- [EXERCISE REQUIREMENTS]
The lines from the start of the data through the line with "left hip: (547, 731)" are to be returned verbatim; all later lines are to be omitted.

Saved data entries:
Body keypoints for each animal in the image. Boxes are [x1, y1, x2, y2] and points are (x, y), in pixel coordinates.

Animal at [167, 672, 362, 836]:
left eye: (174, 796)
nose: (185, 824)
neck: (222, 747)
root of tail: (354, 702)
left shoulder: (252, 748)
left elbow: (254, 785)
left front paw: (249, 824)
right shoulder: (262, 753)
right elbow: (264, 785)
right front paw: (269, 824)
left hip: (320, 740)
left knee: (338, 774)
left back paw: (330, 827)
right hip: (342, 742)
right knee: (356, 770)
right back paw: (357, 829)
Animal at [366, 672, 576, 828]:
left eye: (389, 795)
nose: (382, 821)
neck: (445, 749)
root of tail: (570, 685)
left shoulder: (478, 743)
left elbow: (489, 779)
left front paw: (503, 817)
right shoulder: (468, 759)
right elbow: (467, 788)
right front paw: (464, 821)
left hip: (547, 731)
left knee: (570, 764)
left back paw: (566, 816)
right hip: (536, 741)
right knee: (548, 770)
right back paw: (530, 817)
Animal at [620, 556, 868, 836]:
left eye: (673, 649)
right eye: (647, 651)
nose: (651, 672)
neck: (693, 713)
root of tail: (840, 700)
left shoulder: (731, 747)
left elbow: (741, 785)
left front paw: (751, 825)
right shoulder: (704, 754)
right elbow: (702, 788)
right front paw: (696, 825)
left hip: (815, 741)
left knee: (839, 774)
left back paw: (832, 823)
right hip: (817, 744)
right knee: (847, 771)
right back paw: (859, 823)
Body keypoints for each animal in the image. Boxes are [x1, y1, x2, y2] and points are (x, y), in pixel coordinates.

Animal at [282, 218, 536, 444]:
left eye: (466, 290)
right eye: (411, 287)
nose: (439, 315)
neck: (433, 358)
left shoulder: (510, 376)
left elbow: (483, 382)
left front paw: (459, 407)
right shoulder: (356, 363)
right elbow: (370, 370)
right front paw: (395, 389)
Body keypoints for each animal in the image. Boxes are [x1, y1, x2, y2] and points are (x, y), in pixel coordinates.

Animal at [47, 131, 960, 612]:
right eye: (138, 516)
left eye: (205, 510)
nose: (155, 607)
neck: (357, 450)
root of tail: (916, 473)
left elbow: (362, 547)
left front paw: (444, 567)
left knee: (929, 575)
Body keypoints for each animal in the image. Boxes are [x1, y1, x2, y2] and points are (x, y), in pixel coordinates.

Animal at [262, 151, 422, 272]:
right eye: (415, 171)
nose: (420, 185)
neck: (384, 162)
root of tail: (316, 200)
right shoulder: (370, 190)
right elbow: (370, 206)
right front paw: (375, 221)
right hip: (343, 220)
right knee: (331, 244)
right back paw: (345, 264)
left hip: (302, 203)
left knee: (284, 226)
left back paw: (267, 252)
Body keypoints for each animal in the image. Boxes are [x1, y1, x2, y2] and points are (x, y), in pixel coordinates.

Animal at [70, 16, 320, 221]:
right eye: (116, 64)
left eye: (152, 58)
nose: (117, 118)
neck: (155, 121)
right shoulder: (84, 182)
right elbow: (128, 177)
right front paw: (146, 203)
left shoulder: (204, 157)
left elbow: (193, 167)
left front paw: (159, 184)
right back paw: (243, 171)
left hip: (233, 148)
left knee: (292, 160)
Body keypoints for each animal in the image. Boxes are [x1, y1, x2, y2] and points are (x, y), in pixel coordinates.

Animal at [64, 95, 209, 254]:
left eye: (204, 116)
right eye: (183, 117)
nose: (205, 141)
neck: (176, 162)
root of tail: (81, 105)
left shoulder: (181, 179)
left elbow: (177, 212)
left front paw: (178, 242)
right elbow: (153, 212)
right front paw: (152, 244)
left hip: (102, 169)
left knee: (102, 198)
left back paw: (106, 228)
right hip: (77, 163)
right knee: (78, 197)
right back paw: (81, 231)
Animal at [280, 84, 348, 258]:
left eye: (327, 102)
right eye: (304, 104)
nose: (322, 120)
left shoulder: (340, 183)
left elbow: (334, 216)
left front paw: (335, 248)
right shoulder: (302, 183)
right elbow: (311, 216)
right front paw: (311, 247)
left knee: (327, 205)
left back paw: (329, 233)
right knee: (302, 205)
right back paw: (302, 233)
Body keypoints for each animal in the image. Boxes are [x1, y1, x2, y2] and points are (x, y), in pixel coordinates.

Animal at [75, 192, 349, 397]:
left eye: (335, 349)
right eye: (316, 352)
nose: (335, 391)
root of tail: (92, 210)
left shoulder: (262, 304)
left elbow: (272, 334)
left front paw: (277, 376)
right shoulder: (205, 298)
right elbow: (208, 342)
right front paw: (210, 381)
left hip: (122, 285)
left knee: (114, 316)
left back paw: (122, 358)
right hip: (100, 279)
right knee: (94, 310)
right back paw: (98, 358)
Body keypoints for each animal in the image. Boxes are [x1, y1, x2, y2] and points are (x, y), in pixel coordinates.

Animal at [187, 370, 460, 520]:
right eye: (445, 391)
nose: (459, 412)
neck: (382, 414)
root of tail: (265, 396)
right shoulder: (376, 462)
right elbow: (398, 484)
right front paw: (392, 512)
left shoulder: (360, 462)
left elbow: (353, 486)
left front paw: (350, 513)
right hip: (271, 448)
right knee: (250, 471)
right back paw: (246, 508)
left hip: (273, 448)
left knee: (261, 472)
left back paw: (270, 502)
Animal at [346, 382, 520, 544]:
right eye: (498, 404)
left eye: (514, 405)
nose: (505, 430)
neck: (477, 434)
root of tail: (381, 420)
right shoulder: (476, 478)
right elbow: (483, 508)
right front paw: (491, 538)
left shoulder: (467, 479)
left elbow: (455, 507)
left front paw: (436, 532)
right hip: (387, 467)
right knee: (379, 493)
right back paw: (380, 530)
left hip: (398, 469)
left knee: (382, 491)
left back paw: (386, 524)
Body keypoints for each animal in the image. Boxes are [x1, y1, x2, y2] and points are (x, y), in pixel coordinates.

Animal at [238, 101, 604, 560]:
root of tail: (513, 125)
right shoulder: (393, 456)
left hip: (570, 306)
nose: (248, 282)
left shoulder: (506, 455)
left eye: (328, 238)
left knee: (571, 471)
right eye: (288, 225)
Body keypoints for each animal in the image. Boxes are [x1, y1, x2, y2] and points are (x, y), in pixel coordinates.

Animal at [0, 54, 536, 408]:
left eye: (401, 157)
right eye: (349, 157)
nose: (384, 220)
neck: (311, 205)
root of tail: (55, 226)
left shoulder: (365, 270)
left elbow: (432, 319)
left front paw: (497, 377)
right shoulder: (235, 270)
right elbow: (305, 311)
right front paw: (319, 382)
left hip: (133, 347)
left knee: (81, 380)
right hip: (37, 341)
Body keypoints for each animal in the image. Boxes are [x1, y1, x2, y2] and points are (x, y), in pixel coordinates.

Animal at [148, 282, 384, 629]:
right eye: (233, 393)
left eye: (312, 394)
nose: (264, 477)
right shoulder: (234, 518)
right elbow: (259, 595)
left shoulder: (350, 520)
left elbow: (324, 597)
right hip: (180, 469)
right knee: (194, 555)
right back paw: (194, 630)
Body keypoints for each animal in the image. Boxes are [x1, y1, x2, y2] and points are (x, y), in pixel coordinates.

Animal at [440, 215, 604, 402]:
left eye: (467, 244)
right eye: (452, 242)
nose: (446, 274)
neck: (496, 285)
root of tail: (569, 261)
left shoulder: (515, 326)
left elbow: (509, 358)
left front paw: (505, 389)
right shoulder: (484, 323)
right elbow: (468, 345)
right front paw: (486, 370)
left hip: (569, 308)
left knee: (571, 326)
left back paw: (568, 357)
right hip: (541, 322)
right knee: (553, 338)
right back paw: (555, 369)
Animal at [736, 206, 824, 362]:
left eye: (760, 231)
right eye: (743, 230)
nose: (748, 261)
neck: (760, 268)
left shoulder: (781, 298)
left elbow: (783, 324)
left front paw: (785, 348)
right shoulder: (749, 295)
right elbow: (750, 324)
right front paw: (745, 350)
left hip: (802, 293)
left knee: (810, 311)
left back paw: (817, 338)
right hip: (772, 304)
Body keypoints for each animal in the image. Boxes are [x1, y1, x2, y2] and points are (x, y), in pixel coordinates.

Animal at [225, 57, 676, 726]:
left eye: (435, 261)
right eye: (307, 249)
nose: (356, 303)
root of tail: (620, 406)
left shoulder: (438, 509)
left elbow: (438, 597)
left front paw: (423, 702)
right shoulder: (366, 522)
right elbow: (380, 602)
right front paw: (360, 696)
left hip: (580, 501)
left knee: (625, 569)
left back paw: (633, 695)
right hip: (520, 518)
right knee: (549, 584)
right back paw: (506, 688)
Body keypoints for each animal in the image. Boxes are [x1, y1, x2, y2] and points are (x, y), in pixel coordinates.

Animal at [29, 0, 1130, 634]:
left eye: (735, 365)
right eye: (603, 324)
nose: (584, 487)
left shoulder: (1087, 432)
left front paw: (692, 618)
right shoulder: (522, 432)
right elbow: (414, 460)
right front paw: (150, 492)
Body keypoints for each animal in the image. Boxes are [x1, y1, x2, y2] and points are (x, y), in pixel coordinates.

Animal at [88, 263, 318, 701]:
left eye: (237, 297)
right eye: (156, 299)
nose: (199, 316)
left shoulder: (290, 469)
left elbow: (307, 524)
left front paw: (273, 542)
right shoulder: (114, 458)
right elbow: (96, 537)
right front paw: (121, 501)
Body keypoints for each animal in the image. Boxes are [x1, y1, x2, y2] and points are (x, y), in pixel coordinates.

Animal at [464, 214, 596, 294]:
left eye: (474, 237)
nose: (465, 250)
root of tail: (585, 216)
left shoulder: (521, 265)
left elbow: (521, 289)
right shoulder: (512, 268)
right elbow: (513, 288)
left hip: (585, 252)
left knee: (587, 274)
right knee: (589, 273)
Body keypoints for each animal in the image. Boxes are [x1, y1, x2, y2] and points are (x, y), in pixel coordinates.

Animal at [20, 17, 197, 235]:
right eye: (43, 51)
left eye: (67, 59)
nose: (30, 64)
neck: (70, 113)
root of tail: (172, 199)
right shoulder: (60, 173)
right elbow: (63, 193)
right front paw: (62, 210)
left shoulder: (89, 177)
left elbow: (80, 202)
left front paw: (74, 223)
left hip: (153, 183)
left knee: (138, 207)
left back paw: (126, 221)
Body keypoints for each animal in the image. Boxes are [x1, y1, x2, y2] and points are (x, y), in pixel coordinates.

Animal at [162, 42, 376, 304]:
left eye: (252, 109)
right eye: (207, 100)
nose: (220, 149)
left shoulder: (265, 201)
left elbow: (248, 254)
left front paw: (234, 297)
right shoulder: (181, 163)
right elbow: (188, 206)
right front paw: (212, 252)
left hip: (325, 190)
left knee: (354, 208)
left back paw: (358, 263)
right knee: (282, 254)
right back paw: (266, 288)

- [EXERCISE RESPONSE]
Body keypoints for each animal in the image. Boxes are [x1, y1, x2, y2] and points are (x, y), in pixel coordinates.

Animal at [167, 672, 362, 836]:
left eye: (174, 796)
nose: (185, 824)
neck: (222, 747)
root of tail: (354, 702)
left shoulder: (252, 748)
left elbow: (254, 785)
left front paw: (249, 824)
right shoulder: (262, 753)
right elbow: (264, 785)
right front paw: (269, 824)
left hip: (320, 740)
left knee: (338, 774)
left back paw: (330, 827)
right hip: (342, 742)
right knee: (356, 770)
right back paw: (357, 829)
Animal at [366, 672, 576, 828]:
left eye: (389, 795)
nose: (382, 821)
neck: (445, 749)
root of tail: (570, 685)
left shoulder: (478, 743)
left elbow: (489, 779)
left front paw: (503, 817)
right shoulder: (468, 759)
right elbow: (467, 788)
right front paw: (464, 821)
left hip: (547, 731)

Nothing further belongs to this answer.